THE TASK: Required from the data below: the exact lines starting at the line containing "sẽ là một kỷ" and ending at the line containing "e los ciudadanos, convertidos", with both ends kept and all pictures dropped.

MATERIAL PROVIDED:
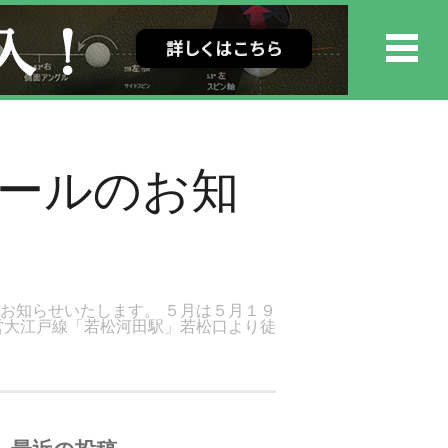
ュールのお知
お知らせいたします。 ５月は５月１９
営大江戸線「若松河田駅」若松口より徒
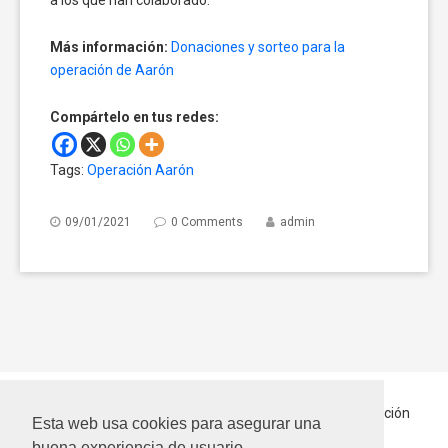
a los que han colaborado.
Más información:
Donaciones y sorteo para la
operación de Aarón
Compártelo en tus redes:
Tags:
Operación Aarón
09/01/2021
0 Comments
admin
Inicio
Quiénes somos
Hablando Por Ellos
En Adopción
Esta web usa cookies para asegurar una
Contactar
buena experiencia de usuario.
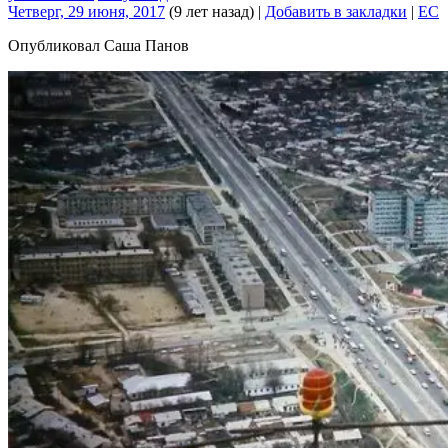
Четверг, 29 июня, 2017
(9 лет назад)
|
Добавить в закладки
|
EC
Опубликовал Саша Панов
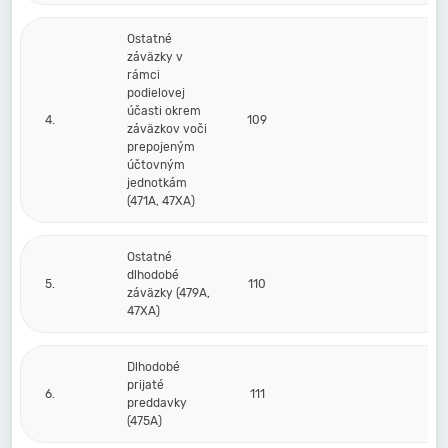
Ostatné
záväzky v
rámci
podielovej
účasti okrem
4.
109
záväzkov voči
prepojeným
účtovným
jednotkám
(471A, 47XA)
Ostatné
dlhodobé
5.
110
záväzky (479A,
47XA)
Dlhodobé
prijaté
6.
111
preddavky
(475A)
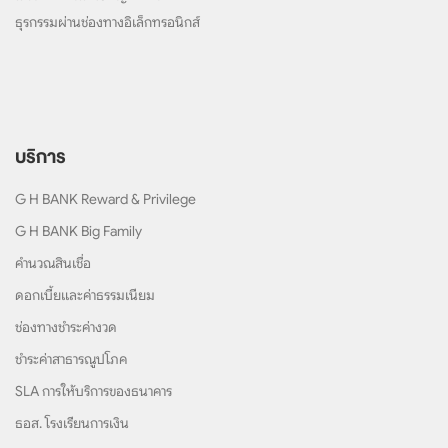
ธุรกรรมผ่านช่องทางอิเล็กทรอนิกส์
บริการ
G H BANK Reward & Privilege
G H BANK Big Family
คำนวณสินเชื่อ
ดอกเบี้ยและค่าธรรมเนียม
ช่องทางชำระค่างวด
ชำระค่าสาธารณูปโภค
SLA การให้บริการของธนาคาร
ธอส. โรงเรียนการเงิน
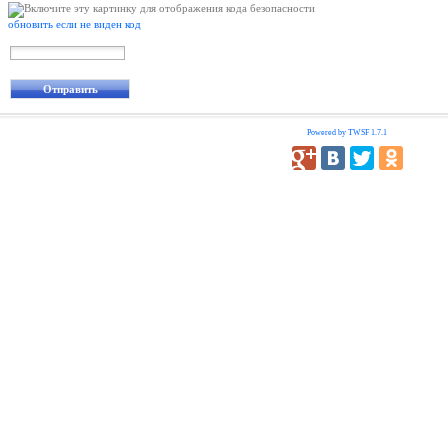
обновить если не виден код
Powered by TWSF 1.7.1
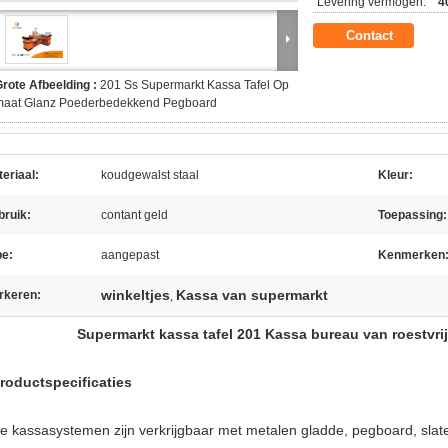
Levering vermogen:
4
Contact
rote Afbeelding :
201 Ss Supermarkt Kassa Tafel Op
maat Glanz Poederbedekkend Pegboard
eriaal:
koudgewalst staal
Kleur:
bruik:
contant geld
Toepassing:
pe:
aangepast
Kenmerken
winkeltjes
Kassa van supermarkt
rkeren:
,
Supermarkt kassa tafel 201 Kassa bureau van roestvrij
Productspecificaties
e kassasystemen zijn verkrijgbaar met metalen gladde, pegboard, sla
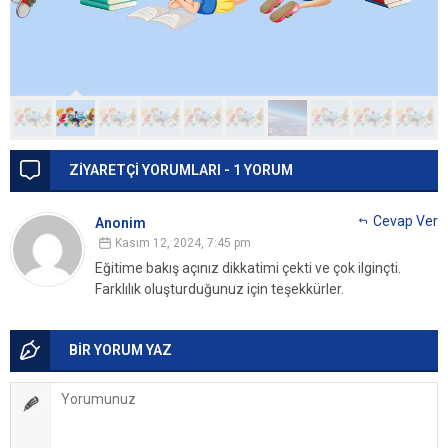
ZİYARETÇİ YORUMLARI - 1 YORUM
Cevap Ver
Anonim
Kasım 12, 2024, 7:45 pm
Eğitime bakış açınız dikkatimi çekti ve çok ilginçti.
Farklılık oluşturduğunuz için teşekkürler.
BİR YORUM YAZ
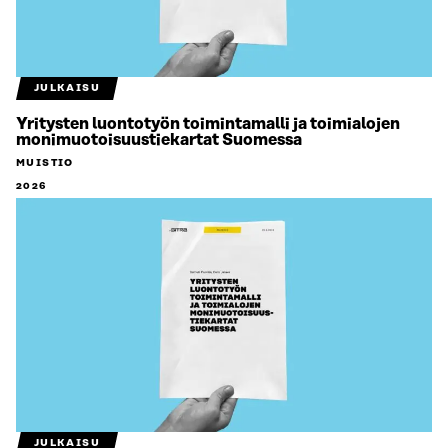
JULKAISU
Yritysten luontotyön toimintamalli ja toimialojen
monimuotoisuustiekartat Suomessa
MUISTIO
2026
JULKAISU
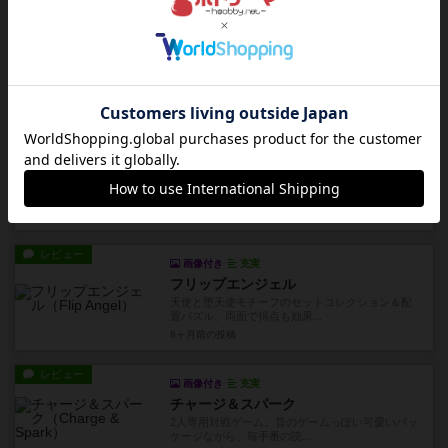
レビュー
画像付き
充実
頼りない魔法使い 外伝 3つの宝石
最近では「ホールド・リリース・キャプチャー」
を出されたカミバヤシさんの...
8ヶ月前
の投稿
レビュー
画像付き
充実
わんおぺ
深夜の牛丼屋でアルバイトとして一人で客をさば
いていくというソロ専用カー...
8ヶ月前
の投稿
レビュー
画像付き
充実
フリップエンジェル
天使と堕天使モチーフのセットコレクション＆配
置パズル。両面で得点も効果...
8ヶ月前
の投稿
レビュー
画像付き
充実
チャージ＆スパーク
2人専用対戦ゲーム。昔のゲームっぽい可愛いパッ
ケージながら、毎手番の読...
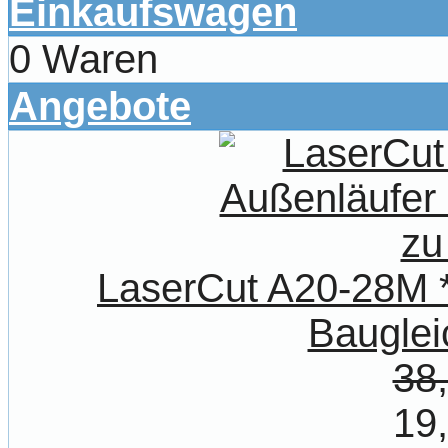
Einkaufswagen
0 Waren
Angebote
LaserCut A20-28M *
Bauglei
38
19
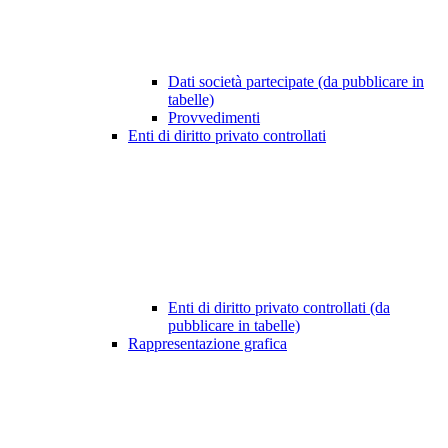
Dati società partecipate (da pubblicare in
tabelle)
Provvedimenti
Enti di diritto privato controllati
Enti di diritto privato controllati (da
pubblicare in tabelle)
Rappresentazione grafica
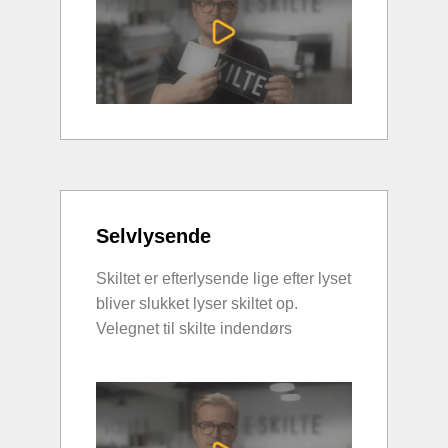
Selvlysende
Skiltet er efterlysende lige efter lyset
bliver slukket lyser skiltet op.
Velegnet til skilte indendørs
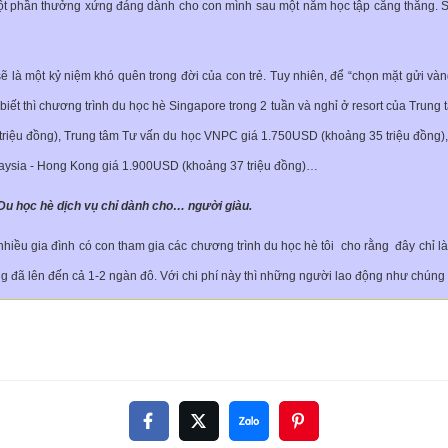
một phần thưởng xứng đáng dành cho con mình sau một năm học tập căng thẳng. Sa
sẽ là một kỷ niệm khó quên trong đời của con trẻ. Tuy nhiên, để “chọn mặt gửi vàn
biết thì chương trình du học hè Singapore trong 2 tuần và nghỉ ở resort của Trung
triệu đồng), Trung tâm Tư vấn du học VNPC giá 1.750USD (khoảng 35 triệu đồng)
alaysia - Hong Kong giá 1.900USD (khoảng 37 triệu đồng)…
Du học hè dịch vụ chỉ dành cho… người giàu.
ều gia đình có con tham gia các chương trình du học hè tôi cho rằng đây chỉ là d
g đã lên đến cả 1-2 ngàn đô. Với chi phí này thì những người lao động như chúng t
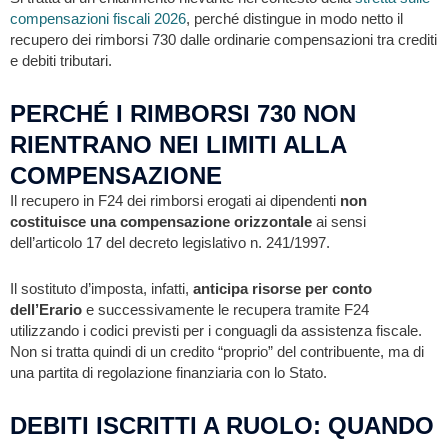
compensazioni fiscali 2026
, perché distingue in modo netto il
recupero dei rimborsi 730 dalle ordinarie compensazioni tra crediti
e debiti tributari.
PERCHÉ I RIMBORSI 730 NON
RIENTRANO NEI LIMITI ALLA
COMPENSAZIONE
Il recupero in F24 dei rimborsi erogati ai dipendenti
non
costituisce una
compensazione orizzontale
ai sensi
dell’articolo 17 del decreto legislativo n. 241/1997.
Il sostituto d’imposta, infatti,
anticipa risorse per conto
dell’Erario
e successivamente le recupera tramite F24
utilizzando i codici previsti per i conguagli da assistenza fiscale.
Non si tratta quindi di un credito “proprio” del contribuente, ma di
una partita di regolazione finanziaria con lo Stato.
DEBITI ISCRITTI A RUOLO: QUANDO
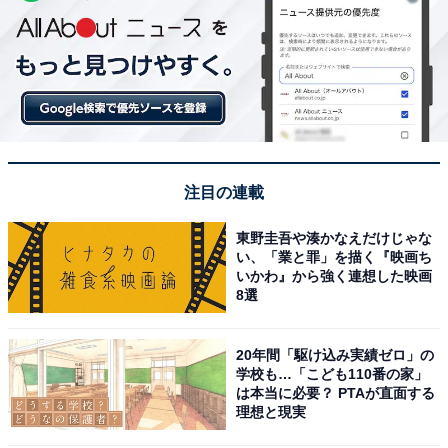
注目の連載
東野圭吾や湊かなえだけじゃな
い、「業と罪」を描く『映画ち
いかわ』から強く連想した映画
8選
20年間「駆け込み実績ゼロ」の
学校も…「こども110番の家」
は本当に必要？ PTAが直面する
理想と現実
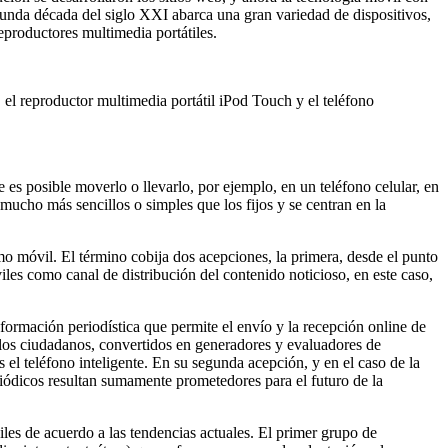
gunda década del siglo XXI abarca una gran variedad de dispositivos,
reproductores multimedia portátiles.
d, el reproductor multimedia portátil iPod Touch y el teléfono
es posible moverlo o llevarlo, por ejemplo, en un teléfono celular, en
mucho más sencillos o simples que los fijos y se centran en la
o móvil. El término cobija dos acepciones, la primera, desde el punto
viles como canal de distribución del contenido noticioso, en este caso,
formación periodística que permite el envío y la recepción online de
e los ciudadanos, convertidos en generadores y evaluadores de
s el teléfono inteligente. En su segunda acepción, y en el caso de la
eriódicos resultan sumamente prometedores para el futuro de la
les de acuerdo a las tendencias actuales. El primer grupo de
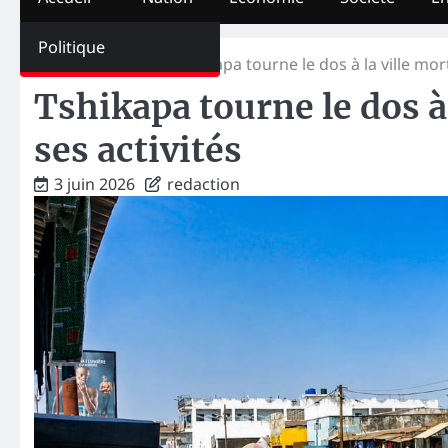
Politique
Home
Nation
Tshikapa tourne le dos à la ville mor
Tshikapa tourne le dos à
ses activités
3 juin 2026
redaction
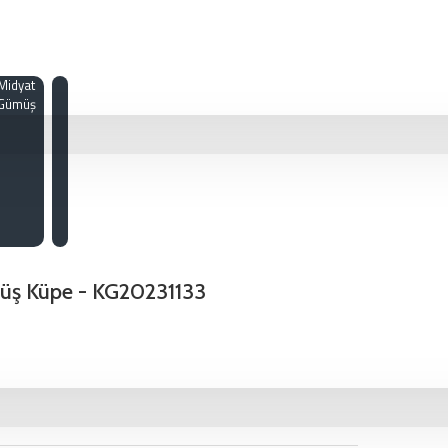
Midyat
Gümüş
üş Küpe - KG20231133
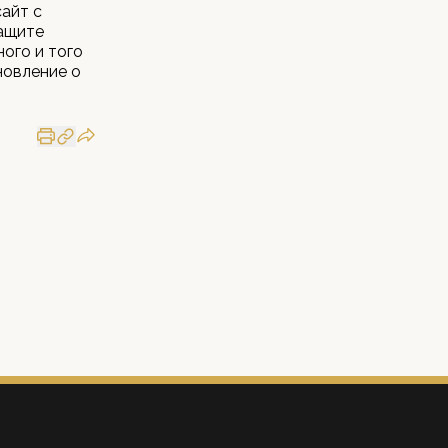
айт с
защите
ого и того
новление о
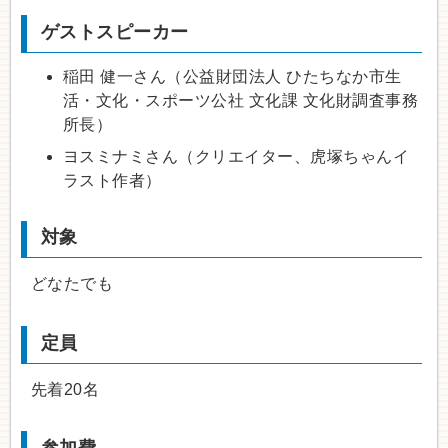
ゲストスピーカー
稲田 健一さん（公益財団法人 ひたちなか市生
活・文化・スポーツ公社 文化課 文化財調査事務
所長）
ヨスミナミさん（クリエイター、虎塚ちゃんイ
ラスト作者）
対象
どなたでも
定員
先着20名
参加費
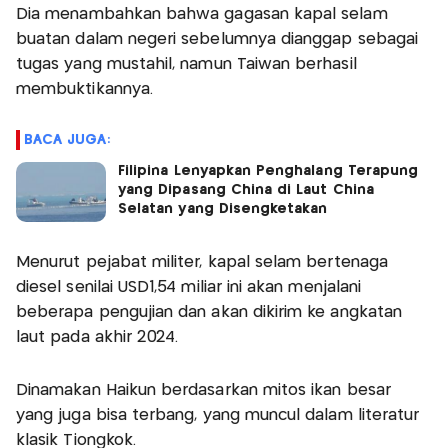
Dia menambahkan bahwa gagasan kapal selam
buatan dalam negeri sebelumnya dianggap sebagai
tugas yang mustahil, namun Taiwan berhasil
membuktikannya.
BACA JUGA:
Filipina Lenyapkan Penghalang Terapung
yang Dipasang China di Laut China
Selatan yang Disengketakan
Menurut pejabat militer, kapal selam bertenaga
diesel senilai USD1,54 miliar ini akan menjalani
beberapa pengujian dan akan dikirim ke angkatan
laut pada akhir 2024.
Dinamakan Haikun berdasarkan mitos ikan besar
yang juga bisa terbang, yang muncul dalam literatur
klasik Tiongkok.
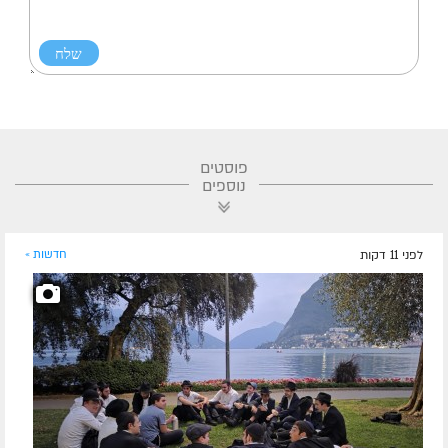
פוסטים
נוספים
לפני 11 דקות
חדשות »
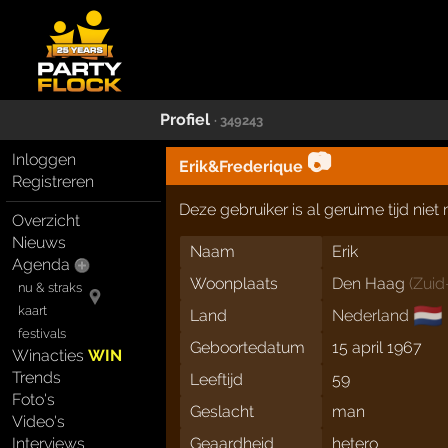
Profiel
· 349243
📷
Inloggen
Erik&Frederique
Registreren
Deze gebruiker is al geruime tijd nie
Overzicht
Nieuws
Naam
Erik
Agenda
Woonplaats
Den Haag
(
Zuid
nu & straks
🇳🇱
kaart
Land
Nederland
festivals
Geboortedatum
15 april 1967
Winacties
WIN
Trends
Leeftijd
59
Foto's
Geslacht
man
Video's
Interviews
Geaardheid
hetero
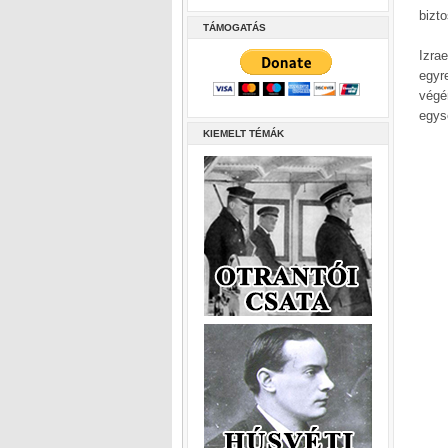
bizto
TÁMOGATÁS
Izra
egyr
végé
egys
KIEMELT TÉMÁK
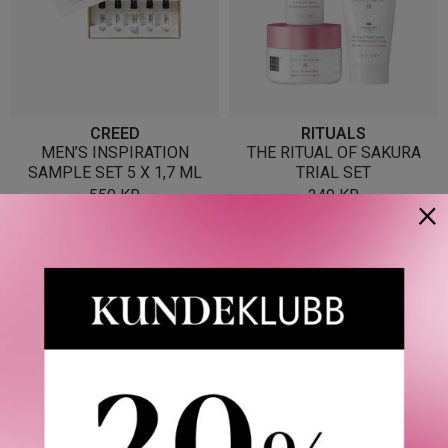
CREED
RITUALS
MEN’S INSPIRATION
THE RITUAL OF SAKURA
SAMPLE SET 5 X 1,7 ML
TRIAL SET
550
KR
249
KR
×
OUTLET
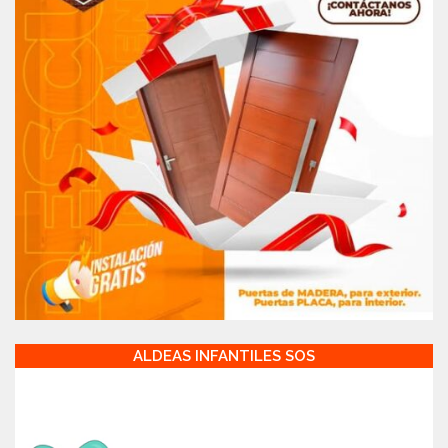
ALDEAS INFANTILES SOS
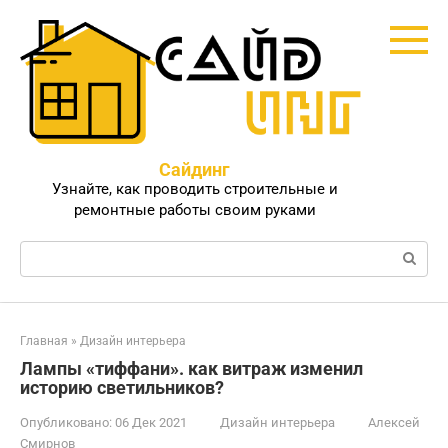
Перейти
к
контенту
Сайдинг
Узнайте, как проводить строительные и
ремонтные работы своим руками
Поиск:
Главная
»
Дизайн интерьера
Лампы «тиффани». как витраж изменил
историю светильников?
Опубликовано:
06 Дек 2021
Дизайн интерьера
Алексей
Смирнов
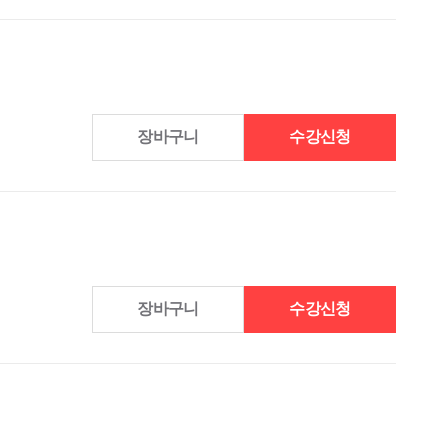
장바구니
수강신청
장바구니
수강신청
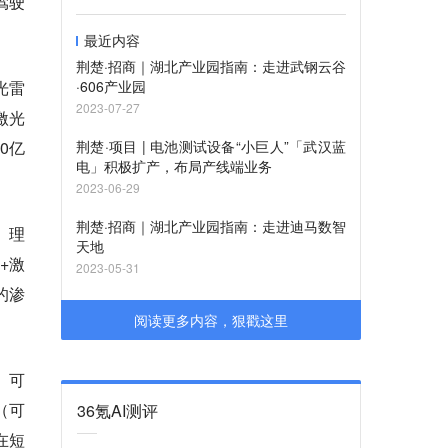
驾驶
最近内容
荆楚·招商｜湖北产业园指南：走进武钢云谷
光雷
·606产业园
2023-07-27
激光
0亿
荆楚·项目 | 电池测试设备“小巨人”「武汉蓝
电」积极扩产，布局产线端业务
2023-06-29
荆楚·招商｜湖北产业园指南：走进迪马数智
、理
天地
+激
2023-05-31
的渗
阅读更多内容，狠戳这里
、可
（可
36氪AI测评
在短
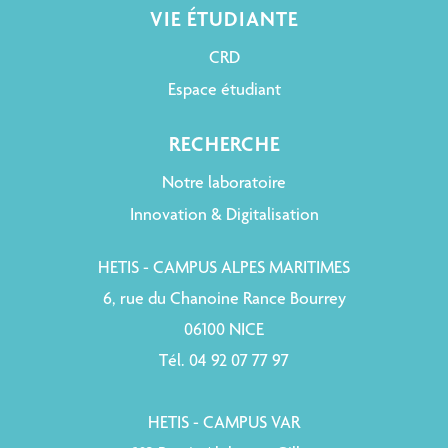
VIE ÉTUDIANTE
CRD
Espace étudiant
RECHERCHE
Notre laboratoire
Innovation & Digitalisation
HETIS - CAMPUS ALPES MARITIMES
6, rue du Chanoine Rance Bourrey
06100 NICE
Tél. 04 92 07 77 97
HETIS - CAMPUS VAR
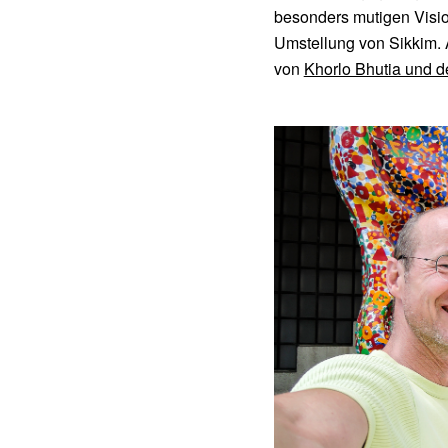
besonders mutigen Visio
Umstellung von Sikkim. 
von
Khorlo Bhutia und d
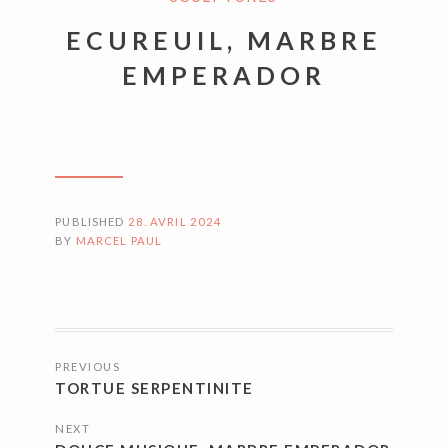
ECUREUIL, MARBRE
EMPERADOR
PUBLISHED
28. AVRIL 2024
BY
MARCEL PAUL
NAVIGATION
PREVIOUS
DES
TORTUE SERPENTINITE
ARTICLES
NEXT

ANSWER TO THE EXERCISE:
sẽ là một kỷ niệm khó quên trong đời của con trẻ. Tuy nhiên, để “chọn mặt gửi vàn
biết thì chương trình du học hè Singapore trong 2 tuần và nghỉ ở resort của Trung
triệu đồng), Trung tâm Tư vấn du học VNPC giá 1.750USD (khoảng 35 triệu đồng)
alaysia - Hong Kong giá 1.900USD (khoảng 37 triệu đồng)…
Du học hè dịch vụ chỉ dành cho… người giàu.
ều gia đình có con tham gia các chương trình du học hè tôi cho rằng đây chỉ là d
g đã lên đến cả 1-2 ngàn đô. Với chi phí này thì những người lao động như chúng t
compensazioni fiscali 2026
, perché distingue in modo netto il
recupero dei rimborsi 730 dalle ordinarie compensazioni tra crediti
e debiti tributari.
PERCHÉ I RIMBORSI 730 NON
RIENTRANO NEI LIMITI ALLA
COMPENSAZIONE
Il recupero in F24 dei rimborsi erogati ai dipendenti
non
costituisce una
compensazione orizzontale
ai sensi
dell’articolo 17 del decreto legislativo n. 241/1997.
Il sostituto d’imposta, infatti,
anticipa risorse per conto
dell’Erario
e successivamente le recupera tramite F24
utilizzando i codici previsti per i conguagli da assistenza fiscale.
Non si tratta quindi di un credito “proprio” del contribuente, ma di
una partita di regolazione finanziaria con lo Stato.
DEBITI ISCRITTI A RUOLO: QUANDO
注目の連載
東野圭吾や湊かなえだけじゃな
い、「業と罪」を描く『映画ち
いかわ』から強く連想した映画
8選
20年間「駆け込み実績ゼロ」の
学校も…「こども110番の家」
は本当に必要？ PTAが直面する
理想と現実
gunda década del siglo XXI abarca una gran variedad de dispositivos,
reproductores multimedia portátiles.
d, el reproductor multimedia portátil iPod Touch y el teléfono
es posible moverlo o llevarlo, por ejemplo, en un teléfono celular, en
mucho más sencillos o simples que los fijos y se centran en la
o móvil. El término cobija dos acepciones, la primera, desde el punto
viles como canal de distribución del contenido noticioso, en este caso,
formación periodística que permite el envío y la recepción online de
e los ciudadanos, convertidos en generadores y evaluadores de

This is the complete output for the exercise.